Chapter 6 Help files and packages

6.1 Using the help files

When you’re using R you can’t just pull all the menus down looking for one that has ‘linear regression’ somewhere, like you might do with another piece of software. This means that you will find yourself consulting the help files more than you might do with other packages. If you know the name of the function you wish to use, you can get the help file by just typing the function name prefixed with a ?:

?cor.test
?log
?glm

This opens a new window with the help file for that command, or if you’re using RStudio it will show the help file in the ’help’tab. All the help files follow the same format, and if you’re not familiar with the layout they can seem bizarrely incomprehensible. Let’s walk through the important bits of the help file for cor.test():

cor.test                package:stats                R Documentation
Test for Association/Correlation Between Paired Samples
Description:
     Test for association between paired samples, using one of
     Pearson's product moment correlation coefficient, Kendall's tau or
     Spearman's rho.

■ **MATERIAL PROVIDED**
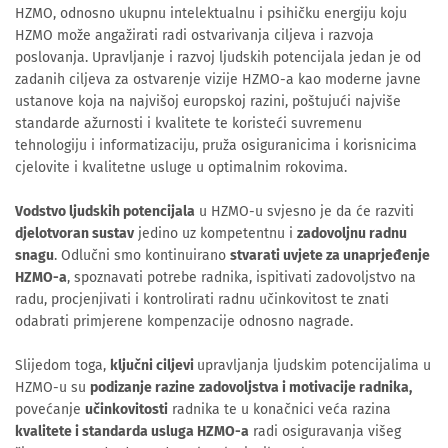
HZMO, odnosno ukupnu intelektualnu i psihičku energiju koju
HZMO može angažirati radi ostvarivanja ciljeva i razvoja
poslovanja. Upravljanje i razvoj ljudskih potencijala jedan je od
zadanih ciljeva za ostvarenje vizije HZMO-a kao moderne javne
ustanove koja na najvišoj europskoj razini, poštujući najviše
standarde ažurnosti i kvalitete te koristeći suvremenu
tehnologiju i informatizaciju, pruža osiguranicima i korisnicima
cjelovite i kvalitetne usluge u optimalnim rokovima.
Vodstvo ljudskih potencijala
u HZMO-u svjesno je da će razviti
djelotvoran sustav
jedino uz kompetentnu i
zadovoljnu radnu
snagu
. Odlučni smo kontinuirano
stvarati uvjete za unaprjeđenje
HZMO-a
, spoznavati potrebe radnika, ispitivati zadovoljstvo na
radu, procjenjivati i kontrolirati radnu učinkovitost te znati
odabrati primjerene kompenzacije odnosno nagrade.
Slijedom toga,
ključni ciljevi
upravljanja ljudskim potencijalima u
HZMO-u su
podizanje razine
zadovoljstva i motivacije radnika,
povećanje
učinkovitosti
radnika te u konačnici veća razina
kvalitete i standarda usluga HZMO-a
radi osiguravanja višeg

■ **WORK INSTRUCTIONS**
Answer these questions using the excerpt on R help files.
(a) What character do you put before a function name to open its help file?
(b) Where does RStudio show the help file?
(c) Which three measures can cor.test() use to test for association between paired samples?

■ **TASK SOLUTION**
(a) A question mark (?).
(b) In the "help" tab.
(c) Pearson's product moment correlation coefficient, Kendall's tau, or Spearman's rho.